Amid rising tribal frustrations and widespread concerns emphasized during protests of the Dakota Access Pipeline, the U.S. Departments of the Interior and Justice, and the U.S. Army Corps of Engineers (USACE) hosted a series of meetings with Indian Tribes in the Fall of 2016 to discuss their input in Federal infrastructure project decisions.
Federal agencies are required to consider the effects of their undertakings on historic properties that are listed or eligible for inclusion in the National Register of Historic Places (NRHP), codified in 36 Code of Federal Regulations (CFR) 800. An undertaking is defined as any project, activity, or program funded in whole or in part under the direct or indirect jurisdiction of a Federal agency, including those carried out by or on behalf of a Federal agency; those carried out with Federal financial assistance; and those requiring a Federal permit, license, or approval (36 CFR 800.16[y]). Energy projects are often regulated by the Federal Government, requiring compliance with Section 106 of the National Historic Preservation Act (NHPA). As part of the Section 106 process, Federal agencies must consult with Indian Tribes and Native Hawaiian Organizations (36 CFR 800.2[c]).

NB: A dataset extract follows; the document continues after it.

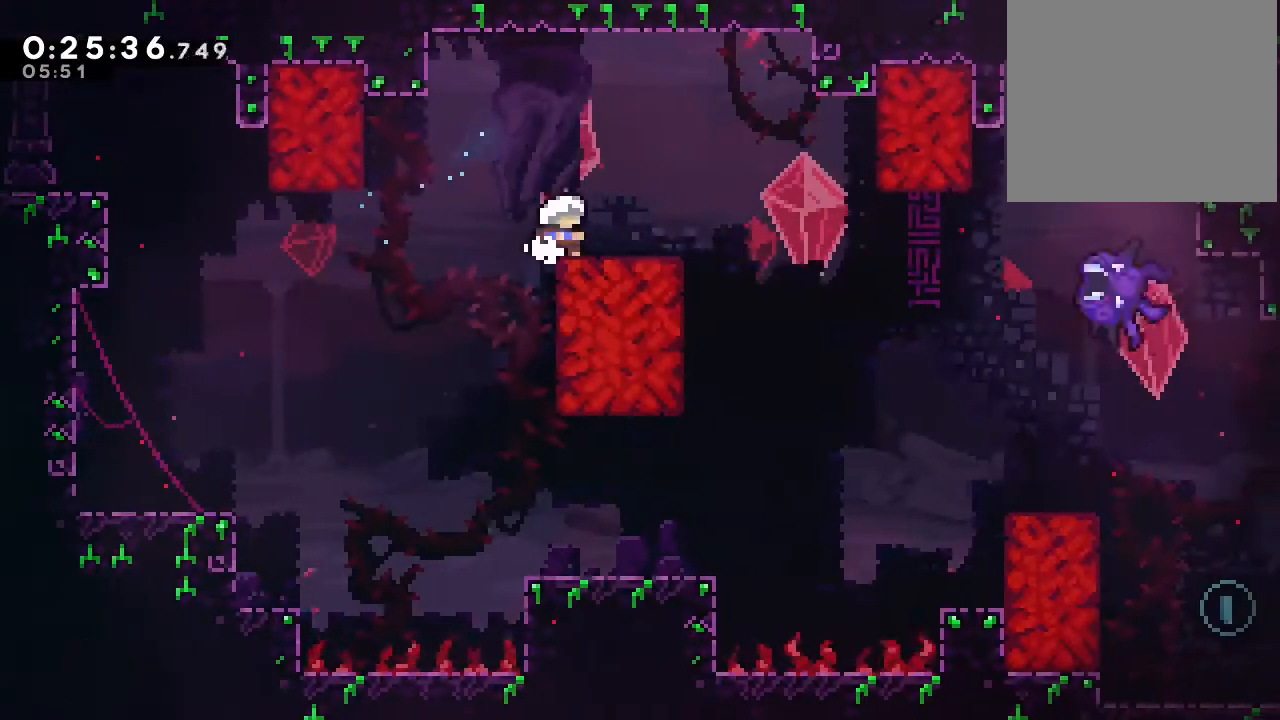
{"buttons": ["B", "DPAD_RIGHT"], "left_stick": "center", "right_stick": "center", "events": [[267, "B", "down"], [333, "DPAD_RIGHT", "down"]]}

As a result of these meetings, Federal agencies are reviewing their consultation practices to ensure they reflect the key principles included in the report "Improving Tribal Consultation and Tribal Involvement in Federal Infrastructure Decisions", which encourages effective communications between Federal agencies and Tribes and compliance with Section 106 of the NHPA. Of interest to the oil and gas industry, recent infrastructure projects have highlighted the need for the USACE to improve their participation in Tribal consultations in accordance with the regulations; resulting in increased time and effort from applicants in the USACE permitting process.